#### [TASK DESCRIPTION]
Starting at the line that contains "exit, mid, entry, length, instspeed" and stopping after the line that contains "True or false: Cholesterol", switch "chart" to "graph". Give back only those lines, with everything else left unchanged.

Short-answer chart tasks
⁂

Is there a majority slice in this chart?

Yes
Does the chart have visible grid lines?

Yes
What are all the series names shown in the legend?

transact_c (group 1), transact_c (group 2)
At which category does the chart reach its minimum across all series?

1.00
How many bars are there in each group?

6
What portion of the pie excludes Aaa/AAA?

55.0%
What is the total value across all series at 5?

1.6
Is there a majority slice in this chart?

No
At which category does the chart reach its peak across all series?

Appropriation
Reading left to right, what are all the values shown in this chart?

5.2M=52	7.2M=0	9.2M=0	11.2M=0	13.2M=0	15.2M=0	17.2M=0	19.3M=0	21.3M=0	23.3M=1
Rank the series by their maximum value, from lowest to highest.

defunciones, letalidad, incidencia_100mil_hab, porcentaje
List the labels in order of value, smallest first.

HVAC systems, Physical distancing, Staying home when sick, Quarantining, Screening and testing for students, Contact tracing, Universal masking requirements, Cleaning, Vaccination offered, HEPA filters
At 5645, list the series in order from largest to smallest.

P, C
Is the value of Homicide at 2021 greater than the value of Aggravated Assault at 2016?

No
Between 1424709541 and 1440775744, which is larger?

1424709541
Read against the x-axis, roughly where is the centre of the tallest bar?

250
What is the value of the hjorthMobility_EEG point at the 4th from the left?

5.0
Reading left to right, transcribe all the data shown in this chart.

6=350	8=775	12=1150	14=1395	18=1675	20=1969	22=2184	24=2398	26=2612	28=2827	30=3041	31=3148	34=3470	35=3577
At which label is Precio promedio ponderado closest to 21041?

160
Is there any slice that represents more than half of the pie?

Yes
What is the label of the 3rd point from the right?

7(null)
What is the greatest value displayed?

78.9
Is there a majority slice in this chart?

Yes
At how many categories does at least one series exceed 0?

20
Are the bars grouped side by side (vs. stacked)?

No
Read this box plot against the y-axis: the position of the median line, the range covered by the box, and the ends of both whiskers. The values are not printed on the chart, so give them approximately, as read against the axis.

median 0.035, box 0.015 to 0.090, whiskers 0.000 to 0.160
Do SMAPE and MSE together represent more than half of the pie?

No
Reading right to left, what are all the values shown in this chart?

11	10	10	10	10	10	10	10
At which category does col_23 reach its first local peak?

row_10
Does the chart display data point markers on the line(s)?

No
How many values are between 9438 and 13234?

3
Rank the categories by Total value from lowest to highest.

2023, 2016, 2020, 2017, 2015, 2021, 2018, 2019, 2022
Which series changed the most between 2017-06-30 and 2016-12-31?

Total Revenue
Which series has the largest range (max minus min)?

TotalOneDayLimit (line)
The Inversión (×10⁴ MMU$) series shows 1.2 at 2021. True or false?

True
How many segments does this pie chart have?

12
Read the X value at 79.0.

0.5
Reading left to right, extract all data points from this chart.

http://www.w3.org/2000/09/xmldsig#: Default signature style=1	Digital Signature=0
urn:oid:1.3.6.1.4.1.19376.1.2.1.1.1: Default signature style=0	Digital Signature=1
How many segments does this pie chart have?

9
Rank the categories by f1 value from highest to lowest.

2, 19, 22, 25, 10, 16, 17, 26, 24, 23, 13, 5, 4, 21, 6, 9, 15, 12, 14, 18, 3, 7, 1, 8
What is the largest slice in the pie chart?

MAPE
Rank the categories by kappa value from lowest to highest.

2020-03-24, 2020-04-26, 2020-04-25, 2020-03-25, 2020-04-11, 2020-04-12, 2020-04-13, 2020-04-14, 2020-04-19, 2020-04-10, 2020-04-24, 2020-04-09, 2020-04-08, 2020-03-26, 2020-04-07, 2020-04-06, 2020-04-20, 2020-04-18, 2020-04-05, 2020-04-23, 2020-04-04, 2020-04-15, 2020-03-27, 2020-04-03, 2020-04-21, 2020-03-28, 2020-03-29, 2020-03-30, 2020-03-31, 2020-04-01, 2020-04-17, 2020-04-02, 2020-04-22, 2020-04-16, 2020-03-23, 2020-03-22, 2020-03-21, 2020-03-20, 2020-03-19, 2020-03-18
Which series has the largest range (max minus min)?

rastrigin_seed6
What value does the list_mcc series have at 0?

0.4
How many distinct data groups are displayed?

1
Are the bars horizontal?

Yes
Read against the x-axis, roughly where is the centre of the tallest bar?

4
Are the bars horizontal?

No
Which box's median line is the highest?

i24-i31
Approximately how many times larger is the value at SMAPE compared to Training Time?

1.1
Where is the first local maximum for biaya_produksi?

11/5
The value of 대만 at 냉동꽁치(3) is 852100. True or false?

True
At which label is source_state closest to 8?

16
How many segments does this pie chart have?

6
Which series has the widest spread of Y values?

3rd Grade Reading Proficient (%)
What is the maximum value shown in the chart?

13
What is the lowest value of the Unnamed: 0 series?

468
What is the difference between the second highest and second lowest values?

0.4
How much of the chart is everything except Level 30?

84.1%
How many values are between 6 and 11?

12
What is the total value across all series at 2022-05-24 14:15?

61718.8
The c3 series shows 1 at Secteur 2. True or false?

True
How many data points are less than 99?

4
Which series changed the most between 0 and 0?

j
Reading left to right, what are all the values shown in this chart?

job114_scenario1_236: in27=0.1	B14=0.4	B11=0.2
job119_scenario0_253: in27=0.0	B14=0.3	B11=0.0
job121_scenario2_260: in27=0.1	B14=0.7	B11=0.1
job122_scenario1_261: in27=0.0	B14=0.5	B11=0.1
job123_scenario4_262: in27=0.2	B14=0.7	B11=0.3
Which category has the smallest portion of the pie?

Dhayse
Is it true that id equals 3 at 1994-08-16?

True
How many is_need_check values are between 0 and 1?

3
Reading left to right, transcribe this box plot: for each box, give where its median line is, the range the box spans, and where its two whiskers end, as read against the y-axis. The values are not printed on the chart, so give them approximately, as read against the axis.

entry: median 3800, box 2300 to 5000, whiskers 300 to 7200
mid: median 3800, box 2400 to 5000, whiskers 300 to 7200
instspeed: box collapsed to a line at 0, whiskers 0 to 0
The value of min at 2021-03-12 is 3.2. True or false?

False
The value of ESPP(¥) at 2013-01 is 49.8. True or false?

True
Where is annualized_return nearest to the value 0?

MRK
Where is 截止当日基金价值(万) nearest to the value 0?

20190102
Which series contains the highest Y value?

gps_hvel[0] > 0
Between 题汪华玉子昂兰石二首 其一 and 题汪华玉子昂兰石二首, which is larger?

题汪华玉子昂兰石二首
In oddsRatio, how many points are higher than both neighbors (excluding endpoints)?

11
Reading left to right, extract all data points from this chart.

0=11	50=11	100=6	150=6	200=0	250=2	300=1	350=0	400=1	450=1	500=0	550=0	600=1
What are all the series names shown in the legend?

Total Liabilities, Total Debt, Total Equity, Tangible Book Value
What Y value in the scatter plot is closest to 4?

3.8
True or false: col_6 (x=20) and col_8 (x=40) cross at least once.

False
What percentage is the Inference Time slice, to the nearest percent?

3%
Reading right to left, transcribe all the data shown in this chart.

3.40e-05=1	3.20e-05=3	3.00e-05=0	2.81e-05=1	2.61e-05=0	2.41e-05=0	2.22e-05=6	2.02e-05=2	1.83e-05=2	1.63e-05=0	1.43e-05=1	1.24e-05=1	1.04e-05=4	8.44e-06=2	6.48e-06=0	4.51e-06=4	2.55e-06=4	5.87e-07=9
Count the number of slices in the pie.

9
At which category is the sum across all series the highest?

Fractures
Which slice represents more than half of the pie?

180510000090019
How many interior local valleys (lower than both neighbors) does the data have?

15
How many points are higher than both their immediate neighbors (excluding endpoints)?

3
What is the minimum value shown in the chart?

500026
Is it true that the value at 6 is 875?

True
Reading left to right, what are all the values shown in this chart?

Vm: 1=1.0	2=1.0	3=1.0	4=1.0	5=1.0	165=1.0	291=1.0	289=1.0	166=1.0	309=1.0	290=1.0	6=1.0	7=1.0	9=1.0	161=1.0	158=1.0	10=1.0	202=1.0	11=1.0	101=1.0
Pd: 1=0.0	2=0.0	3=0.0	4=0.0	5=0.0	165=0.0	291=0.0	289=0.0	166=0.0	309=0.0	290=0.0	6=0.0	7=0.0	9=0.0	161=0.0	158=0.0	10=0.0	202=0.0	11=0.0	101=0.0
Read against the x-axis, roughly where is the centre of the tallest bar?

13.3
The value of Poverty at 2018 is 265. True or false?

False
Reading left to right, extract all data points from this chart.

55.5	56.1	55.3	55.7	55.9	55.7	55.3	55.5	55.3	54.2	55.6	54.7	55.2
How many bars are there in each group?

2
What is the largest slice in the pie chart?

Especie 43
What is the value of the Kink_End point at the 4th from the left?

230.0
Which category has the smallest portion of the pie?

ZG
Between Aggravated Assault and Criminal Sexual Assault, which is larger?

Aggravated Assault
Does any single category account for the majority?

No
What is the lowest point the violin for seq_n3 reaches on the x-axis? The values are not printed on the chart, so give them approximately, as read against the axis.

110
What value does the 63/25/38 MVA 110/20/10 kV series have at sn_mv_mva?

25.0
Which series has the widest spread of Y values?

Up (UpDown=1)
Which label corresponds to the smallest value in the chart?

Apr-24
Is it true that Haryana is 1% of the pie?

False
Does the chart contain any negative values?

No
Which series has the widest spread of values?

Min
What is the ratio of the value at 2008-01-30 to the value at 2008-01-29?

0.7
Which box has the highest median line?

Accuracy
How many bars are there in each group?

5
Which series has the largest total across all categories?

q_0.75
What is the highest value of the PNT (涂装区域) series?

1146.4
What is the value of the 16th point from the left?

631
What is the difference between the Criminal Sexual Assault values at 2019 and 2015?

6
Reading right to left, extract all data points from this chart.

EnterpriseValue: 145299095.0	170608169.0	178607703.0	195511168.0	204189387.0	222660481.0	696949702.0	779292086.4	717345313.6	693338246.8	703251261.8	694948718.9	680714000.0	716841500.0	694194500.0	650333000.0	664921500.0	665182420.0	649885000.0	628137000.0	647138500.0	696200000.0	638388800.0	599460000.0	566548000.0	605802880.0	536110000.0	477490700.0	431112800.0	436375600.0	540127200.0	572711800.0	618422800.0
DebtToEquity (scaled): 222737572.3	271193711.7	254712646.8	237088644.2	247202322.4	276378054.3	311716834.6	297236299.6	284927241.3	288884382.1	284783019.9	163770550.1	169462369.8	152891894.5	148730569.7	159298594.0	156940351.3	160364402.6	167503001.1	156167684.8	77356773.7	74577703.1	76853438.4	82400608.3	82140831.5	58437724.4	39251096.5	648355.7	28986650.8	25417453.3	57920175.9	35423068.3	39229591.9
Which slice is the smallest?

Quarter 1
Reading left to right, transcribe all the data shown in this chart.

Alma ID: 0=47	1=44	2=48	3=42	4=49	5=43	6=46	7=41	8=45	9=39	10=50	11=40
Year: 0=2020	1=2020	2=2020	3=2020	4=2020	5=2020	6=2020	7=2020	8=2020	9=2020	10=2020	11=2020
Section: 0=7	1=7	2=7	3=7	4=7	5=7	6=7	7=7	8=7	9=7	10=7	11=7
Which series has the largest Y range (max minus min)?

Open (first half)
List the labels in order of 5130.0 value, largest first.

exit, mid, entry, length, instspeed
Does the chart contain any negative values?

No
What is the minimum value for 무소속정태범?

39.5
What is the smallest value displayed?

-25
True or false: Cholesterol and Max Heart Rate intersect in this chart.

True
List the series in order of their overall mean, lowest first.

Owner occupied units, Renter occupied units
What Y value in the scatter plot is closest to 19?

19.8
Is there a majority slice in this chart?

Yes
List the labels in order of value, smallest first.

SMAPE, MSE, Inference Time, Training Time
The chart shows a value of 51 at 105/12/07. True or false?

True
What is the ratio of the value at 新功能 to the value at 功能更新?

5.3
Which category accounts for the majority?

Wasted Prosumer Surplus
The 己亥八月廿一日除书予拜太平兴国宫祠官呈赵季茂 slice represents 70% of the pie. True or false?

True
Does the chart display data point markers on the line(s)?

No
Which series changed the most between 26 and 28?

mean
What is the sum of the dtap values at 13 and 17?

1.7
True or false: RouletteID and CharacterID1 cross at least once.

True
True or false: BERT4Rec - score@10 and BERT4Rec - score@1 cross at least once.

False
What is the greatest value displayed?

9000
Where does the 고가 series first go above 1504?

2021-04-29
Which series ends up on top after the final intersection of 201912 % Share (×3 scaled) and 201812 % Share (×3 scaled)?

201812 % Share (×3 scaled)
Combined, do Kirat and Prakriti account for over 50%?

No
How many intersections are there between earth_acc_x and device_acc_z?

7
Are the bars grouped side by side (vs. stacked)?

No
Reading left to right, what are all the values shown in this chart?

⁂

#### [FINAL ANSWER]
exit, mid, entry, length, instspeed
Does the graph contain any negative values?

No
What is the minimum value for 무소속정태범?

39.5
What is the smallest value displayed?

-25
True or false: Cholesterol and Max Heart Rate intersect in this graph.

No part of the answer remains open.